Interview mit einer Chronistin – Aurion Aduial aus Lauchhammer

Aus unserer angekündigten Artikel-Reihe “Interview mit einer Chronistin” führte Lumina Obscura dieses mal ein Interview mit dem 27-jährigen Aurion Aduial, der für ihr Gothic-Projekt Rede und Antwort stand. Aurion, der aus dem beschaulichen Lauchhammer in Brandenburg kommt, ist schon so lange er denken kann in der „Szene“. Seine ältere Schwester bewegt sich schon länger in der Szene, so dass er bereits in Kinderschuhen mit der Subkultur in Berührung gekommen ist. Er fühlt sich als „schwarze Seele“, bezeichnet sich selber als Gothic und findet, dass auch die S/M-Szene ein Bestandteil seines Daseins und der Szene selber ist. Seinem Empfinden nach ist Gothic eine Kultur, die viele unterschiedlichen Stile und Einflüsse in sich vereint und jedem einen Platz zur Selbstverwirklichung bietet. Aurion hat seinen Platz gefunden und kann sich gut vorstellen, immer ein Gothic zu bleiben. Er betätigt sich als DJ, präsentiert Feuershows und schreibt Kurzgeschichten, um seinen Lebensunterhalt zu bestreiten. Besondere Hobbies hat er nicht, er liest gerne, geht gelegentlich reiten oder schließt sich LARP-Gruppen an. Aurion hat ganz eigene Ansichten über die Szene, für manche sicherlich mit Reibungspunkten, für andere mit Identifikationspotential. Entscheidet selbst.

==================================================

**ZU ERLEDIGEN:**
**1.** Ersetze in den Einträgen „vim“ durch „nano“ und gib dabei die Zeilen von der Zeile mit „## Bumblebeed“ bis einschließlich der Zeile mit „sudo mhwd -f“ wieder. Alles andere bleibt unverändert.
**2.** Führe die Einleitung zum Interview mit Aurion Aduial über ihr Ende hinaus weiter.

==================================================

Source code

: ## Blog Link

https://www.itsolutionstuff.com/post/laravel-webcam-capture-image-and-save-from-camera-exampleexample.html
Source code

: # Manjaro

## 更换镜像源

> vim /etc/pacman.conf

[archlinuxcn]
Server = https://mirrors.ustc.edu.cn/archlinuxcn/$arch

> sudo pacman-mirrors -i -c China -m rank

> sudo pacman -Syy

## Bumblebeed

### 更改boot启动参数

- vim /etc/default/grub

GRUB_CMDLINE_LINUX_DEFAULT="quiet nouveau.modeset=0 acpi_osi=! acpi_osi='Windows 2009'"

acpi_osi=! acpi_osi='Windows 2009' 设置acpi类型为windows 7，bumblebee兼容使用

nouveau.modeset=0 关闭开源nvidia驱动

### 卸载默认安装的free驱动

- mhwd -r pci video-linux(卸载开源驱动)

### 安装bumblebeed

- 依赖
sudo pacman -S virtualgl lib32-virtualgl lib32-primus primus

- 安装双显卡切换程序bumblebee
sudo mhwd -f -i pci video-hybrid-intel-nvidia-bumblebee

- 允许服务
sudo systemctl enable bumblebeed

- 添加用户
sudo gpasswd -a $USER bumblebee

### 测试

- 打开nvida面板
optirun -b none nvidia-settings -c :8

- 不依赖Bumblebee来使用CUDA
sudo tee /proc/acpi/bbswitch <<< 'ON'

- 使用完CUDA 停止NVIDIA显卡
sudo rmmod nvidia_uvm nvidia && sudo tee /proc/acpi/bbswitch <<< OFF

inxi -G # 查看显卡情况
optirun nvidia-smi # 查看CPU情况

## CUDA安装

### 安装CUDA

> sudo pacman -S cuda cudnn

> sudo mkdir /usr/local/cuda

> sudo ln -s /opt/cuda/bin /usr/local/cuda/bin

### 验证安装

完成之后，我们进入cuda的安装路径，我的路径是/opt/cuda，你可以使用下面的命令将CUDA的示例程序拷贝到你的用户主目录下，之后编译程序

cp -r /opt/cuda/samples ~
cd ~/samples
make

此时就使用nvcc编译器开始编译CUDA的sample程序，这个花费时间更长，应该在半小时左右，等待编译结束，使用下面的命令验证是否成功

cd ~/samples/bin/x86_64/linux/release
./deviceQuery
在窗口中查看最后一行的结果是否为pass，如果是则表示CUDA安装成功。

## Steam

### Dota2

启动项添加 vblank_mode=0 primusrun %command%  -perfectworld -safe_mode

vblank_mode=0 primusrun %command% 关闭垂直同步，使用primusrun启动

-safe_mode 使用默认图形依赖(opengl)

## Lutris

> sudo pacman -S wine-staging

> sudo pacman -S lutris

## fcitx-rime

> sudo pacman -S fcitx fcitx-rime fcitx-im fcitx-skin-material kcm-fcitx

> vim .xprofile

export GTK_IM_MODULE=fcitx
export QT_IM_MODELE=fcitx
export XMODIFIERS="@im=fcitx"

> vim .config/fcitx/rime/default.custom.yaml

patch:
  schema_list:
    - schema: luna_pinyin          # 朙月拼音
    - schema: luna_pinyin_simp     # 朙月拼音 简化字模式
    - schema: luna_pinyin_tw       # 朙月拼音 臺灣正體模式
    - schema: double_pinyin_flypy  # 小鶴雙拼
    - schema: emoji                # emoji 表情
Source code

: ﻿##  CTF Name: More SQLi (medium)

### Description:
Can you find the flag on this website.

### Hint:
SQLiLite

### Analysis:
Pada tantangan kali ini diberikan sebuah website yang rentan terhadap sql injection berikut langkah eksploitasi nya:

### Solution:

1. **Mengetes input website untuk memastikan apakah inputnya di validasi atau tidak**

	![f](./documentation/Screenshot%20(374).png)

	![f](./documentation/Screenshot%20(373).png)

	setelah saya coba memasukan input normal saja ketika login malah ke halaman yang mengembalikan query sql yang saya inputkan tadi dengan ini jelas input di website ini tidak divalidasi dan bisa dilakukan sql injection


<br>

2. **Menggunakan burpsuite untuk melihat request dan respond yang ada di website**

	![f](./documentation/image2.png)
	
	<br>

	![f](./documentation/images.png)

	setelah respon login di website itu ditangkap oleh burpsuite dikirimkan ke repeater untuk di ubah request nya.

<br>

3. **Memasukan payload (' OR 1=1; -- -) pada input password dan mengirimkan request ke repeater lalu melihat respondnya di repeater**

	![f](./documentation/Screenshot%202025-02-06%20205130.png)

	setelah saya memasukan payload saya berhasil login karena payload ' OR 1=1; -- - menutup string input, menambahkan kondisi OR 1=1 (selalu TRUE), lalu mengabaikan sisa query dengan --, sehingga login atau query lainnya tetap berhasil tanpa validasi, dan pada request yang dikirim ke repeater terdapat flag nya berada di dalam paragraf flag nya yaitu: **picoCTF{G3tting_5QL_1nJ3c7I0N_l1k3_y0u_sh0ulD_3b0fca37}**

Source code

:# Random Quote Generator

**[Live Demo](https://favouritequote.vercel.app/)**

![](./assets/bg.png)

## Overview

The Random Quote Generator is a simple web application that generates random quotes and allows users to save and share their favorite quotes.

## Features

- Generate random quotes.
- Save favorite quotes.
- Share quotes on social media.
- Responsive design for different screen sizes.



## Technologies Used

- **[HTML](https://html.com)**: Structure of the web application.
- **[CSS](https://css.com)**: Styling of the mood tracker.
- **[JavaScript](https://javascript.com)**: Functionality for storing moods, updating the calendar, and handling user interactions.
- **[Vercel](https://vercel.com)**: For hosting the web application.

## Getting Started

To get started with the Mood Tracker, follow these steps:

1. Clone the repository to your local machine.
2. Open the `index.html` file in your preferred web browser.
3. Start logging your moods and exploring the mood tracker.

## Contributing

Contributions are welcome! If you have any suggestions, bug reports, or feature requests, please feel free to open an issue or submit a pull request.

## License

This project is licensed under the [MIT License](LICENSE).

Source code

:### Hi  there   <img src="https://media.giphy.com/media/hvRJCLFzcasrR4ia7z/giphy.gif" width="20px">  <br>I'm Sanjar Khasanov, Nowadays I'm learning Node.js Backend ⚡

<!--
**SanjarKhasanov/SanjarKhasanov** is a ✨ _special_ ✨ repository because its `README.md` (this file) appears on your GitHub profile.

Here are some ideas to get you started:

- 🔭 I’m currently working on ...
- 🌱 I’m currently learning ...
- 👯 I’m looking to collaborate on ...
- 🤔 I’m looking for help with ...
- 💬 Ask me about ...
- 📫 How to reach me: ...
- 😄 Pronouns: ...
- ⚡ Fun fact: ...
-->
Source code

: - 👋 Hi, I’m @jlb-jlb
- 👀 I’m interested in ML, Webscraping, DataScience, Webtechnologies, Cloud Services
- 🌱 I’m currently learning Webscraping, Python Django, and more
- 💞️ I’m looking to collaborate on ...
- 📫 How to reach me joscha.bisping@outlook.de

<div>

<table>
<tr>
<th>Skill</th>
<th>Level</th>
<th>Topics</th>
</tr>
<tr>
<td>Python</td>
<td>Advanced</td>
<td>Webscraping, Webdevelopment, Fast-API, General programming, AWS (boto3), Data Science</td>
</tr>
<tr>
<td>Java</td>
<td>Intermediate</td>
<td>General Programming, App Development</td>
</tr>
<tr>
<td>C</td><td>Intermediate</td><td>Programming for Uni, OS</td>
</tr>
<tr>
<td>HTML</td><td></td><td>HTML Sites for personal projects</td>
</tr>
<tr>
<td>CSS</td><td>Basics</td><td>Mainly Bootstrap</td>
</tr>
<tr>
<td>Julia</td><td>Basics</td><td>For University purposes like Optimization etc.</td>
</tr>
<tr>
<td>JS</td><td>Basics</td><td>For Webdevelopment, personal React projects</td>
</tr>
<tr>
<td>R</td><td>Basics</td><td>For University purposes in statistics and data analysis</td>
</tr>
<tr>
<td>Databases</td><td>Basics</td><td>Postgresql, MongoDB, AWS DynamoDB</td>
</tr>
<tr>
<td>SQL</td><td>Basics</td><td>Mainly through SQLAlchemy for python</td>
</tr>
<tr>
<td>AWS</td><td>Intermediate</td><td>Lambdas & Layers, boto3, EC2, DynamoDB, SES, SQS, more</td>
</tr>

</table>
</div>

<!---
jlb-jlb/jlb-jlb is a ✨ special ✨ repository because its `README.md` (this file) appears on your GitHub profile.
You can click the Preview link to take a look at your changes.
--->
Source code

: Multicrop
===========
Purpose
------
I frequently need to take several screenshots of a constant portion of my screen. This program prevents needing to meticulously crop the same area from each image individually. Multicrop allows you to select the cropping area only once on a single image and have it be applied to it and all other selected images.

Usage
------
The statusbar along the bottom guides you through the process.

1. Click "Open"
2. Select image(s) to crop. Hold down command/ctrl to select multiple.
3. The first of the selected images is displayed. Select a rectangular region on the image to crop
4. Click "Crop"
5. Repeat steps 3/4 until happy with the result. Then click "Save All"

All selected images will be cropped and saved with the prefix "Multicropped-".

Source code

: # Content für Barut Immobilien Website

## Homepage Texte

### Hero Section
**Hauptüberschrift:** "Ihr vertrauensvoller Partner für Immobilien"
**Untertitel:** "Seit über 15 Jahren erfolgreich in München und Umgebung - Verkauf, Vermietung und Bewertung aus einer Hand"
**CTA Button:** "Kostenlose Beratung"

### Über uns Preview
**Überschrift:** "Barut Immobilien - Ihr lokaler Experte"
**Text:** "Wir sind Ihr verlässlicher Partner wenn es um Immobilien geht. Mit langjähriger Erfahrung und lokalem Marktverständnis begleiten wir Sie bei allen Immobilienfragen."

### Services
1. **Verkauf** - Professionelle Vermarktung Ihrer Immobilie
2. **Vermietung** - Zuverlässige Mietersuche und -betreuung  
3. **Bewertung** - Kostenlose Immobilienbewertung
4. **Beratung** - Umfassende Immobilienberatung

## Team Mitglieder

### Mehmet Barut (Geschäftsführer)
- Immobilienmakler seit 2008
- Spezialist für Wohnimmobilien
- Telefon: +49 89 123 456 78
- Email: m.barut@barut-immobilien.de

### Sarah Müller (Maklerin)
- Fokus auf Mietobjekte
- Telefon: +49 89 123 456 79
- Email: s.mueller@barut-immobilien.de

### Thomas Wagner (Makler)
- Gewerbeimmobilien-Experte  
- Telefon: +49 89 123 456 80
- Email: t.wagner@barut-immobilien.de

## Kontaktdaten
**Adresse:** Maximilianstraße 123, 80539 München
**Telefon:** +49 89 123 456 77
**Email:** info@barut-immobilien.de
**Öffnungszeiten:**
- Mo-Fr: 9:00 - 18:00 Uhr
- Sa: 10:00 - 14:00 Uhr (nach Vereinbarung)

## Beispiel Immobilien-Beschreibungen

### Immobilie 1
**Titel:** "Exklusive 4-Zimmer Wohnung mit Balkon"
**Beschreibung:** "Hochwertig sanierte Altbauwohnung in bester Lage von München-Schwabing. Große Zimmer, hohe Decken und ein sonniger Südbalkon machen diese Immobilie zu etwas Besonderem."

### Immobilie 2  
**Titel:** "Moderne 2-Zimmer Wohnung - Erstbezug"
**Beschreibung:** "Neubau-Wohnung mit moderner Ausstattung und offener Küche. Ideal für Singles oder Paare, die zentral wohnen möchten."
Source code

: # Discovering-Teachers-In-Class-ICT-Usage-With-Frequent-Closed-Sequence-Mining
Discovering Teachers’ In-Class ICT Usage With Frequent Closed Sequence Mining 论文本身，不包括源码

==================================================

**LÖSUNGEN UNTEN:**
**1.**
## Bumblebeed

### 更改boot启动参数

- nano /etc/default/grub

GRUB_CMDLINE_LINUX_DEFAULT="quiet nouveau.modeset=0 acpi_osi=! acpi_osi='Windows 2009'"

acpi_osi=! acpi_osi='Windows 2009' 设置acpi类型为windows 7，bumblebee兼容使用

nouveau.modeset=0 关闭开源nvidia驱动

### 卸载默认安装的free驱动

- mhwd -r pci video-linux(卸载开源驱动)

### 安装bumblebeed

- 依赖
sudo pacman -S virtualgl lib32-virtualgl lib32-primus primus

- 安装双显卡切换程序bumblebee
sudo mhwd -f -i pci video-hybrid-intel-nvidia-bumblebee

**2.**
Wie lange bewegst du dich schon in der Szene?
Solange ich denken kann. Ich hab die „Szene“, wobei ich sie eher als eine Kultur empfinde, jedenfalls schon von Kindesbeinen an gekannt. Meine ältere Schwester bewegte sich schon lange Zeit in der Szene. Dadurch bin als Kind damit schon in Kontakt gekommen.

Wie bist du in die Szene gekommen? Wie hat es sich entwickelt?
Ich bin darin aufgewachsen, allerdings habe ich erst in der Pubertät gesagt (und gewusst), dass ich ein „Goth“ bin. Da war ich etwa 13 oder 14 Jahre alt. Ich kannte das alles ja schon und wusste im Grunde, dass ich mich darin wohlfühle und es zu mir passt. Allerdings wollte ich mich auch in anderen Szenen ausprobieren, beispielsweise dem Punk. Ich habe allerdings sehr schnell festgestellt, dass dies alles nichts für mich ist und bin bis heute bei Gothic geblieben und werde da wohl auch immer bleiben.

Wie stehst du zu der Gothic Szene?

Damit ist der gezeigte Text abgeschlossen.